Beta Eridani is the star's Bayer designation. It has the traditional name Cursa derived from Al Kursiyy al Jauzah, "the Chair (or "Footstool") of the Central One". This is the name of the star association consisting of this star along with Lambda Eridani, Psi Eridani and Tau Orionis.
According to a NASA catalogue of stars, Al Kursiyy al Jauzah was the title of three stars: β Eri is Cursa, Psi Eridani Al Kursiyy al Jauzah I, and Lambda Eridani Al Kursiyy al Jauzah II (excluding Tau Orionis).
In 2016, the International Astronomical Union organized a Working Group on Star Names (WGSN) to catalog and standardize proper names for stars. The WGSN's first bulletin of July 2016 included a table of the first two batches of names approved by the WGSN; which included Cursa for this star.

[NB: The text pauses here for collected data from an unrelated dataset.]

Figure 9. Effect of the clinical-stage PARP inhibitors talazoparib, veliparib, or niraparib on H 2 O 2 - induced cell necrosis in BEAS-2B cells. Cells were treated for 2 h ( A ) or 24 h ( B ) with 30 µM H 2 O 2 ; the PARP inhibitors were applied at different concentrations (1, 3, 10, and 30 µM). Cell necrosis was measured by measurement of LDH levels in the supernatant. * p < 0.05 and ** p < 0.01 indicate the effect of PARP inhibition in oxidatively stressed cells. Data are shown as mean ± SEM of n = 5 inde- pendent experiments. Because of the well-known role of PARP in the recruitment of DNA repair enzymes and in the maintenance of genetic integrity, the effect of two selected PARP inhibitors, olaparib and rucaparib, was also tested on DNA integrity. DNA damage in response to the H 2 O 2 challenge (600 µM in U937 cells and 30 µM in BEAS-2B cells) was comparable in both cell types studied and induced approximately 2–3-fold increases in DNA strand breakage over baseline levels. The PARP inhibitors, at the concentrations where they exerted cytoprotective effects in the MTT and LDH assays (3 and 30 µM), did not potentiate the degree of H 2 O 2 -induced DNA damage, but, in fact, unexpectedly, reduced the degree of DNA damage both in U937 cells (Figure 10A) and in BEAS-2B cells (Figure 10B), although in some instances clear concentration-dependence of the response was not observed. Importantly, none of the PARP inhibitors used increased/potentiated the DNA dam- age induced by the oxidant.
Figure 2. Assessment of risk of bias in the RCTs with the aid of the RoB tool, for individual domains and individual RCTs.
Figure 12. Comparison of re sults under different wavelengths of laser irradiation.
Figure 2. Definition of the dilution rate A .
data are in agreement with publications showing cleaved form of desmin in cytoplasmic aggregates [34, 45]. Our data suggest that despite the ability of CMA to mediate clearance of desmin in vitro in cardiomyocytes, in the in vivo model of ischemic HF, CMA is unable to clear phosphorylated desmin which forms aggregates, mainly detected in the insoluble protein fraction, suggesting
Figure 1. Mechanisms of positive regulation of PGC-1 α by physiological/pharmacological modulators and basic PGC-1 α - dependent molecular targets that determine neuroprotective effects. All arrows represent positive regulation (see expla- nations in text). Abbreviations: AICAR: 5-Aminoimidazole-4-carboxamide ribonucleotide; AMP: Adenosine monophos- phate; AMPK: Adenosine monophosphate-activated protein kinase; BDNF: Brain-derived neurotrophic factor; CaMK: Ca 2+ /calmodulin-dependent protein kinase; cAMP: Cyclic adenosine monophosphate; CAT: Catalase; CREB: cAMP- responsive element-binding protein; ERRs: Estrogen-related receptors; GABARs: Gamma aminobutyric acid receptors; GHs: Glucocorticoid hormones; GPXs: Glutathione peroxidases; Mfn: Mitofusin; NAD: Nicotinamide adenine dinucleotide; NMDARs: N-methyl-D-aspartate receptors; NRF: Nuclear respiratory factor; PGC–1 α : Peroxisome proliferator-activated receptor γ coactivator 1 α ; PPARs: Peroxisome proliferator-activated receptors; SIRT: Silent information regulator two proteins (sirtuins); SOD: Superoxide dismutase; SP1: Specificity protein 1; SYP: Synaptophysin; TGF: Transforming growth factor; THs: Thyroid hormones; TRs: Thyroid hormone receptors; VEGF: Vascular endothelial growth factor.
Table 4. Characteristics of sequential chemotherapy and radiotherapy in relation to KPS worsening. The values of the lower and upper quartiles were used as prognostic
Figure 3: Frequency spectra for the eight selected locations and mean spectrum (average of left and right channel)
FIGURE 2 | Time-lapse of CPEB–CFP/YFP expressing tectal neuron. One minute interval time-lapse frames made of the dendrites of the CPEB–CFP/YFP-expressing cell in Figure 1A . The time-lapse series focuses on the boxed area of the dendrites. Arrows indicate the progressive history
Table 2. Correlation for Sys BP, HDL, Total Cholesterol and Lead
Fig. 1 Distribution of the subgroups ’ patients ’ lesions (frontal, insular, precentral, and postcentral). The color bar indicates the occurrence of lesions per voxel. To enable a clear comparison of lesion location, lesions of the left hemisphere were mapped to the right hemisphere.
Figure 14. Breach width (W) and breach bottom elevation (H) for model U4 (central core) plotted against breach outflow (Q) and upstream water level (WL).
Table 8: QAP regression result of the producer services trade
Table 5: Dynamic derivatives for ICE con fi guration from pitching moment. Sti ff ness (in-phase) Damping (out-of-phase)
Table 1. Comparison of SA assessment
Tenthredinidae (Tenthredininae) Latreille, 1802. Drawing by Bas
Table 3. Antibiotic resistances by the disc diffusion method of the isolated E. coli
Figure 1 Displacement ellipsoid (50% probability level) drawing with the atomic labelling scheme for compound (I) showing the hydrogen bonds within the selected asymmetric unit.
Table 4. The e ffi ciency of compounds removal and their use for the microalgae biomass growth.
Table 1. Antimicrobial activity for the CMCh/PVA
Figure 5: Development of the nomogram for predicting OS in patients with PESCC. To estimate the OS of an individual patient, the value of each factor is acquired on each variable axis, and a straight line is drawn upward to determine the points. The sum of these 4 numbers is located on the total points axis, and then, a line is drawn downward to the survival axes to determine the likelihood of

In Chinese, 玉井 (Yù Jǐng), "the Jade Well", refers to an asterism consisting of β Eridani, λ Eridani, ψ Eridani and τ Orionis. Consequently, the Chinese name for β Eridani itself is "the third star of Jade Well" (玉井三 Yù Jǐng sān).
In older texts, Yu Jing was also spelt Yuh Tsing.

==Properties==
β Eridani has a spectral type of A3 III, with the luminosity class III indicating that this is a giant star which has consumed the hydrogen at its core and evolved away from the main sequence. The effective temperature of the outer envelope is about 8,360 K, which gives the star a white hue typical of A-type stars. The projected rotational velocity is a rapid 196 km s^{−1}, compared to 2 km s^{−1} along the Sun's equator. The star is known to vary in apparent visual magnitude, ranging between 2.72 and 2.80. A particularly strong flare-up was reported in 1985.

The location and trajectory of this star suggest that it is a member of the Ursa Major supergroup, an association of stars that share a common origin and motion through space. However, its photometric properties indicate that it may instead be an interloper. Beta Eridani has an optical companion star with an apparent magnitude 10.90 at an angular separation of 120 arcseconds and a position angle of 148°. It has the catalogue identifier CCDM J05079-0506B.